The Assyrian evidence is not easily reconciled with the Greek tradition. Through the mid-seventh century, there is no indication of a centralized, Median authority, that is, a sole king, one who could be equated, for example, with Herodotus’ Deioces. Modern scholars have attempted to identify some Medes named in Assyrian sources with those of early Median kings mentioned in the Greek tradition. Median local rulers Dayukku (late eighth century) and Kashtaritu (early seventh century) have been equated with Herodotus’ Deioces and Phraortes, respectively, but beyond the linguistic gymnastics involved the historical context of each does not offer a good fit. Even if Dayukku and Kashtaritu left an imprint on subsequent Median tradition through oral traditions long since lost, there is no way to forge the two perspectives, Assyrian and Herodotean, into agreement.

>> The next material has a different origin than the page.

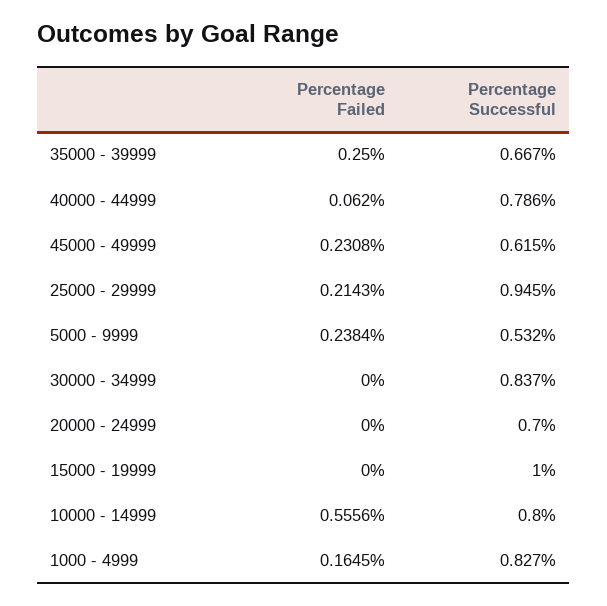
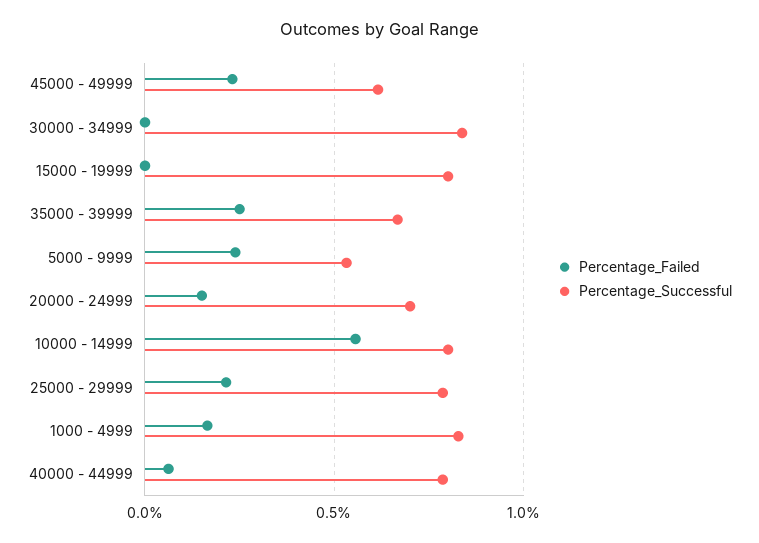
Percentage Successful, 25000 - 29999: 0.945 -> 0.8
Percentage Failed, 20000 - 24999: 0 -> 0.15
Percentage Successful, 15000 - 19999: 1 -> 0.8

What remains in the dark is the critical period circa 650–550 BCE, when the Medes were at the height of their power. It remains unclear how we are to move from Assyrian descriptions of the Medes as seemingly independent city-lords to the Medes as a unified force that Cyaxeres (Umakishtar in the Babylonian sources) was able to unleash against Assyria with such devastating effect in the 610s. Recent approaches have postulated that the Medes were the leaders of a large coalition of mostly Iranian peoples from across northern Iran, a coalition unified by a forceful personality such as Cyaxeres and only for the purpose of defeating Assyria. This coalition, in conjunction with the Babylonians, was successful at that task, but afterwards the coalition splintered. If this reconstruction is accurate, it remains to be reconciled with accounts of the Medes as a major power through the first half of the sixth century, an impression given not only by Greek sources but one alluded to in Babylonian and biblical traditions (such as Jeremiah 25:25–26 and 51:27–28) as well.